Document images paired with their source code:
>>

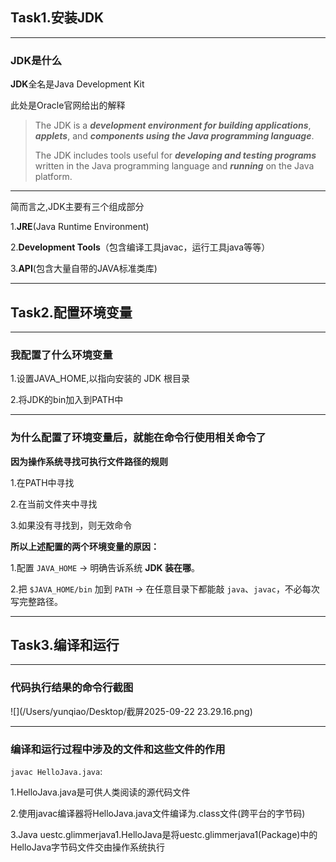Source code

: ## **Task1.安装JDK**

---

### JDK是什么

**JDK**全名是Java Development Kit

此处是Oracle官网给出的解释

>The JDK is a ***development environment for building applications***, ***applets***, and ***components using the Java programming language***.
>
>The JDK includes tools useful for ***developing and testing programs*** written in the Java programming language and ***running*** on the Java platform.

---

简而言之,JDK主要有三个组成部分

1.**JRE**(Java Runtime Environment)

2.**Development Tools**（包含编译工具javac，运行工具java等等）

3.**API**(包含大量自带的JAVA标准类库)

---





## **Task2.配置环境变量**

---

### 我配置了什么环境变量

1.设置JAVA_HOME,以指向安装的 JDK 根目录

2.将JDK的bin加入到PATH中

---

### 为什么配置了环境变量后，就能在命令行使用相关命令了

**因为操作系统寻找可执行文件路径的规则**

1.在PATH中寻找

2.在当前文件夹中寻找

3.如果没有寻找到，则无效命令

**所以上述配置的两个环境变量的原因：**

1.配置 `JAVA_HOME` → 明确告诉系统 **JDK 装在哪**。

2.把 `$JAVA_HOME/bin` 加到 `PATH` → 在任意目录下都能敲 `java`、`javac`，不必每次写完整路径。

---

## Task3.编译和运行

---

### 代码执行结果的命令行截图

![](/Users/yunqiao/Desktop/截屏2025-09-22 23.29.16.png)

---

### 编译和运行过程中涉及的文件和这些文件的作用

`javac HelloJava.java`:

1.HelloJava.java是可供人类阅读的源代码文件

2.使用javac编译器将HelloJava.java文件编译为.class文件(跨平台的字节码)

3.Java uestc.glimmerjava1.HelloJava是将uestc.glimmerjava1(Package)中的HelloJava字节码文件交由操作系统执行
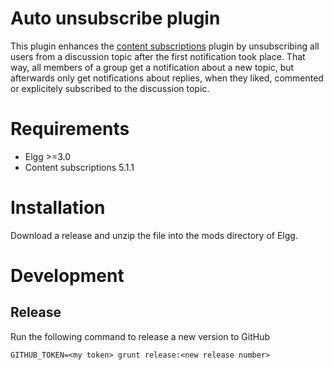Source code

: # Auto unsubscribe plugin

This plugin enhances the [content subscriptions](https://github.com/ColdTrick/content_subscriptions) plugin by unsubscribing all users from a discussion topic after the first notification took place. That way, all members of a group get a notification about a new topic, but afterwards only get notifications about replies, when they liked, commented or explicitely subscribed to the discussion topic.

# Requirements

* Elgg >=3.0
* Content subscriptions 5.1.1

# Installation

Download a release and unzip the file into the mods directory of Elgg.

# Development

## Release

Run the following command to release a new version to GitHub

    GITHUB_TOKEN=<my token> grunt release:<new release number>
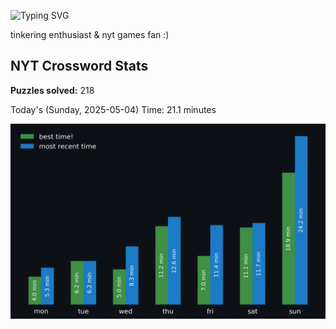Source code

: ![Typing SVG](https://readme-typing-svg.demolab.com?font=Fira+Code&size=16&pause=700&color=FFFFFF&width=435&lines=hi+i'm+aimee!;nice+to+see+you+here!)

tinkering enthusiast & nyt games fan :)
<!-- START NYT-STATS -->
## NYT Crossword Stats
**Puzzles solved:** 218

Today's (Sunday, 2025-05-04) Time: 21.1 minutes


![Solve Times](./nyt_stats_graph.png)
<!-- END NYT-STATS -->
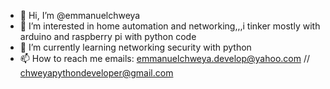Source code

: - 👋 Hi, I’m @emmanuelchweya
- 👀 I’m interested in home automation and networking,,,i tinker mostly with arduino and raspberry pi with python code
- 🌱 I’m currently learning networking security with python
- 📫 How to reach me emails: emmanuelchweya.develop@yahoo.com // chweyapythondeveloper@gmail.com

<!---
emmanuelchweya/emmanuelchweya is a ✨ special ✨ repository because its `README.md` (this file) appears on your GitHub profile.
You can click the Preview link to take a look at your changes.
--->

<<

### [Exercise objective]
Reproduce the lines above as a numbered list, skipping any blank lines. Leave the pictures out of your answer.

### [Answer area]
1. Source code
2. : ## **Task1.安装JDK**
3. ---
4. ### JDK是什么
5. **JDK**全名是Java Development Kit
6. 此处是Oracle官网给出的解释
7. >The JDK is a ***development environment for building applications***, ***applets***, and ***components using the Java programming language***.
8. >
9. >The JDK includes tools useful for ***developing and testing programs*** written in the Java programming language and ***running*** on the Java platform.
10. ---
11. 简而言之,JDK主要有三个组成部分
12. 1.**JRE**(Java Runtime Environment)
13. 2.**Development Tools**（包含编译工具javac，运行工具java等等）
14. 3.**API**(包含大量自带的JAVA标准类库)
15. ---
16. ## **Task2.配置环境变量**
17. ---
18. ### 我配置了什么环境变量
19. 1.设置JAVA_HOME,以指向安装的 JDK 根目录
20. 2.将JDK的bin加入到PATH中
21. ---
22. ### 为什么配置了环境变量后，就能在命令行使用相关命令了
23. **因为操作系统寻找可执行文件路径的规则**
24. 1.在PATH中寻找
25. 2.在当前文件夹中寻找
26. 3.如果没有寻找到，则无效命令
27. **所以上述配置的两个环境变量的原因：**
28. 1.配置 `JAVA_HOME` → 明确告诉系统 **JDK 装在哪**。
29. 2.把 `$JAVA_HOME/bin` 加到 `PATH` → 在任意目录下都能敲 `java`、`javac`，不必每次写完整路径。
30. ---
31. ## Task3.编译和运行
32. ---
33. ### 代码执行结果的命令行截图
34. ![](/Users/yunqiao/Desktop/截屏2025-09-22 23.29.16.png)
35. ---
36. ### 编译和运行过程中涉及的文件和这些文件的作用
37. `javac HelloJava.java`:
38. 1.HelloJava.java是可供人类阅读的源代码文件
39. 2.使用javac编译器将HelloJava.java文件编译为.class文件(跨平台的字节码)
40. 3.Java uestc.glimmerjava1.HelloJava是将uestc.glimmerjava1(Package)中的HelloJava字节码文件交由操作系统执行
41. Source code
42. : # Auto unsubscribe plugin
43. This plugin enhances the [content subscriptions](https://github.com/ColdTrick/content_subscriptions) plugin by unsubscribing all users from a discussion topic after the first notification took place. That way, all members of a group get a notification about a new topic, but afterwards only get notifications about replies, when they liked, commented or explicitely subscribed to the discussion topic.
44. # Requirements
45. * Elgg >=3.0
46. * Content subscriptions 5.1.1
47. # Installation
48. Download a release and unzip the file into the mods directory of Elgg.
49. # Development
50. ## Release
51. Run the following command to release a new version to GitHub
52.     GITHUB_TOKEN=<my token> grunt release:<new release number>
53. Source code
54. : ![Typing SVG](https://readme-typing-svg.demolab.com?font=Fira+Code&size=16&pause=700&color=FFFFFF&width=435&lines=hi+i'm+aimee!;nice+to+see+you+here!)
55. tinkering enthusiast & nyt games fan :)
56. <!-- START NYT-STATS -->
57. ## NYT Crossword Stats
58. **Puzzles solved:** 218
59. Today's (Sunday, 2025-05-04) Time: 21.1 minutes
60. ![Solve Times](./nyt_stats_graph.png)
61. <!-- END NYT-STATS -->
62. Source code
63. : - 👋 Hi, I’m @emmanuelchweya
64. - 👀 I’m interested in home automation and networking,,,i tinker mostly with arduino and raspberry pi with python code
65. - 🌱 I’m currently learning networking security with python
66. - 📫 How to reach me emails: emmanuelchweya.develop@yahoo.com // chweyapythondeveloper@gmail.com
67. <!---
68. emmanuelchweya/emmanuelchweya is a ✨ special ✨ repository because its `README.md` (this file) appears on your GitHub profile.
69. You can click the Preview link to take a look at your changes.
70. --->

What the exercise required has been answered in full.